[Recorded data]
== == ==

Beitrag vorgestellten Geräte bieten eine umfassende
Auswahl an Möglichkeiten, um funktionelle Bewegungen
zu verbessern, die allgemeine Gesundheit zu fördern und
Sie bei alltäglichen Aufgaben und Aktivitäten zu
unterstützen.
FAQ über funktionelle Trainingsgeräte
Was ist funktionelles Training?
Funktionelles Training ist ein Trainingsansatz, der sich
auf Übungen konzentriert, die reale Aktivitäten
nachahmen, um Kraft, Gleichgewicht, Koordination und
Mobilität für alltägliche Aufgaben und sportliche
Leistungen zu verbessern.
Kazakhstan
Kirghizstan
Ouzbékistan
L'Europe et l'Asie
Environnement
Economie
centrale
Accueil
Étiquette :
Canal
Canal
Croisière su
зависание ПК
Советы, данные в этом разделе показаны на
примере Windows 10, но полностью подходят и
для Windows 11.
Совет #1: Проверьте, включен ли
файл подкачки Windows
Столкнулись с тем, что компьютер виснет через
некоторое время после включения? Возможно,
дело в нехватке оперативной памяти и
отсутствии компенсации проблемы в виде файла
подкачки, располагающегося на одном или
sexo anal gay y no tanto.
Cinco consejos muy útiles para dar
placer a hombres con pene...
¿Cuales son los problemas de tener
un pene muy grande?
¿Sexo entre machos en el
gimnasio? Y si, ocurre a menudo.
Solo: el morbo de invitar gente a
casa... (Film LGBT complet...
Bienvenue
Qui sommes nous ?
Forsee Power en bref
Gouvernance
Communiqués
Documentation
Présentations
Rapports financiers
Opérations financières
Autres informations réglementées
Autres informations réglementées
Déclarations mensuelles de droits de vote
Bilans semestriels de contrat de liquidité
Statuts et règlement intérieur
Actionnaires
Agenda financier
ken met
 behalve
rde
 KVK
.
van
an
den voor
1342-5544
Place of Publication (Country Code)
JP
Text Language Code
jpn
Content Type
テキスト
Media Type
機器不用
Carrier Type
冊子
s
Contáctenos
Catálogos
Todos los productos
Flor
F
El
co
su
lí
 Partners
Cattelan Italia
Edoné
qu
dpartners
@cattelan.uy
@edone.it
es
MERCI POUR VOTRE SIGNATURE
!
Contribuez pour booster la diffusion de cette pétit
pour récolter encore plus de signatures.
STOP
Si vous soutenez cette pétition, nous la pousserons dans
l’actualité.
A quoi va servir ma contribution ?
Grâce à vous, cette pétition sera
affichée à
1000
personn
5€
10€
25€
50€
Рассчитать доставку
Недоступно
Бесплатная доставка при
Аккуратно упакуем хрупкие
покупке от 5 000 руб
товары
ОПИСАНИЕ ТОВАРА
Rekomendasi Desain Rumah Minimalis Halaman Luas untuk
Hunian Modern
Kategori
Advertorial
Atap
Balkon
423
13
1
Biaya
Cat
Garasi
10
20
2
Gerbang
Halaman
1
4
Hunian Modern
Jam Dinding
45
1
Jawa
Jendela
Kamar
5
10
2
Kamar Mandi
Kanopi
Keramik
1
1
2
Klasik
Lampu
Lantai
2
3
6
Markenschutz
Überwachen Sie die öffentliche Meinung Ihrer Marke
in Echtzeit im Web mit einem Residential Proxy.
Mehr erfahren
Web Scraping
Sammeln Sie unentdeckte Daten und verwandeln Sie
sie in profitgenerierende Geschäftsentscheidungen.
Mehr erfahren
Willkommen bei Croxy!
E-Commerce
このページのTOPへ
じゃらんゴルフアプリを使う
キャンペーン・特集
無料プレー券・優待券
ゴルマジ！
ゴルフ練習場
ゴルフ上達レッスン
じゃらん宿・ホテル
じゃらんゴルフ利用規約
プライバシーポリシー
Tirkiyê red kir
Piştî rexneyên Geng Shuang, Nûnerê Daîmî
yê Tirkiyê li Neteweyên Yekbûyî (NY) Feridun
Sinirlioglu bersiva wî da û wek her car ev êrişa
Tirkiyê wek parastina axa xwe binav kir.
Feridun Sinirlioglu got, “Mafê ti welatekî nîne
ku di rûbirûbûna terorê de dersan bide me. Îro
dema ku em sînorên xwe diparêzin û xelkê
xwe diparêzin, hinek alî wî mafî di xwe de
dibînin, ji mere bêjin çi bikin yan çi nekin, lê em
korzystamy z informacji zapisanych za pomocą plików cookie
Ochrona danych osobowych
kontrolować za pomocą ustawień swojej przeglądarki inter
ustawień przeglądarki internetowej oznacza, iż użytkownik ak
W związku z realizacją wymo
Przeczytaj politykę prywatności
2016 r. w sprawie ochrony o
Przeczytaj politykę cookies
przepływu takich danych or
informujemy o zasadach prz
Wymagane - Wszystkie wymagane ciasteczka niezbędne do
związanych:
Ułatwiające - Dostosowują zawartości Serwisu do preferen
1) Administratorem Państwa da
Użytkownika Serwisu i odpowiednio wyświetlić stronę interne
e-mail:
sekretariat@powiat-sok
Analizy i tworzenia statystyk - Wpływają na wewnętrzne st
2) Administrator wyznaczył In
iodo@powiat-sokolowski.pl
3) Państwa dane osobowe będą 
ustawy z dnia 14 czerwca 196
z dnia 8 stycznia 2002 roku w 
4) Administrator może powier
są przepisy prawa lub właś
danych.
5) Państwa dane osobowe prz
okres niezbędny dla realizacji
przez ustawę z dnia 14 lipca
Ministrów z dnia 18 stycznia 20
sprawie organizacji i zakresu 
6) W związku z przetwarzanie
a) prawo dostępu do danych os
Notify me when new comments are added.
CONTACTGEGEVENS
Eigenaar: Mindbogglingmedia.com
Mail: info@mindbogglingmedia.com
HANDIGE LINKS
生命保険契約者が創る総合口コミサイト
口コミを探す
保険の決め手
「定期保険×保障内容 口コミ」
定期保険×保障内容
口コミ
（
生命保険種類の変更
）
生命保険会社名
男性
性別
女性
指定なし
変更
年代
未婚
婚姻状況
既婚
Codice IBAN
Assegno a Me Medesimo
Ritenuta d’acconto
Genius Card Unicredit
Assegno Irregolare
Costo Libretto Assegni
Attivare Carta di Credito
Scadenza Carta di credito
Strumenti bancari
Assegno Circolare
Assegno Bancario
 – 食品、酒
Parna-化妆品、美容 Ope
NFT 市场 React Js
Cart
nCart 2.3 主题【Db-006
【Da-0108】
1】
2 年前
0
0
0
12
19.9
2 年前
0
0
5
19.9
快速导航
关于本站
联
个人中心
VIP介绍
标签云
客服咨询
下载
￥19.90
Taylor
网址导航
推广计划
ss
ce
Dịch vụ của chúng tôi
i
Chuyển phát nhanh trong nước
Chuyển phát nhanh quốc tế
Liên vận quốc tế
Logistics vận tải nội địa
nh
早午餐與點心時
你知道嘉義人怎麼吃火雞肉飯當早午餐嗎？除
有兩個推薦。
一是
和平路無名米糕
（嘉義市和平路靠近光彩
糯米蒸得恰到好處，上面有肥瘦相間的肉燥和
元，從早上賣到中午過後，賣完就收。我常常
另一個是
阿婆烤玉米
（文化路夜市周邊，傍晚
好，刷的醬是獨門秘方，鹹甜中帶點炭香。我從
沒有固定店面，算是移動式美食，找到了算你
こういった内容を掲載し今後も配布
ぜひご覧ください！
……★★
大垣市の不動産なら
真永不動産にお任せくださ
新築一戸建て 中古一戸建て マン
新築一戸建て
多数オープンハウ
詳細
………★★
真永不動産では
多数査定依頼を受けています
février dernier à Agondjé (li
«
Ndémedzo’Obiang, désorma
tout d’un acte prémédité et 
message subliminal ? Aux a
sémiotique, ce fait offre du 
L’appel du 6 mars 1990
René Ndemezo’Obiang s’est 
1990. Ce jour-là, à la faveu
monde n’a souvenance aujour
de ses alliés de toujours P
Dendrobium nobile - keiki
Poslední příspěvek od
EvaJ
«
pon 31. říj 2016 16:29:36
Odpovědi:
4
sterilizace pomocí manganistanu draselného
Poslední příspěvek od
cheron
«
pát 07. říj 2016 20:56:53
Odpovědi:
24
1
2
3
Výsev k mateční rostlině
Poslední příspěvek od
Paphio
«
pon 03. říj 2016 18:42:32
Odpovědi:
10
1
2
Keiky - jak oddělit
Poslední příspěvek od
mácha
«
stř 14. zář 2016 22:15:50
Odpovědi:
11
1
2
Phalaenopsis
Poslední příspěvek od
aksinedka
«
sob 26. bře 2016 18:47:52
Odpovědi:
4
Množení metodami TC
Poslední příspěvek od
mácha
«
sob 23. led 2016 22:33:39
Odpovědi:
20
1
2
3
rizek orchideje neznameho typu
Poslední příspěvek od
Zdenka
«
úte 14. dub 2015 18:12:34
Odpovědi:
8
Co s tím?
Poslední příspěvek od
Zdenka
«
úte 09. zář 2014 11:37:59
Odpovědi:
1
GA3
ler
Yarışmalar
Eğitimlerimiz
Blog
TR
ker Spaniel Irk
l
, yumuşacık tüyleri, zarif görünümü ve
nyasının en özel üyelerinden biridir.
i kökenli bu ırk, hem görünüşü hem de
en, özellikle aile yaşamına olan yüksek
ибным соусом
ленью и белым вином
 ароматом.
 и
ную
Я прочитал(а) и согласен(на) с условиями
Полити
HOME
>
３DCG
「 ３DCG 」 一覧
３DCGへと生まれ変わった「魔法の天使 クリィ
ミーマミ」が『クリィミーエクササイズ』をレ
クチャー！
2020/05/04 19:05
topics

== == ==

Copy out each line of the records that holds the string "подкачки".

_RESULT FOR THIS TASK_
файл подкачки Windows
подкачки, располагающегося на одном или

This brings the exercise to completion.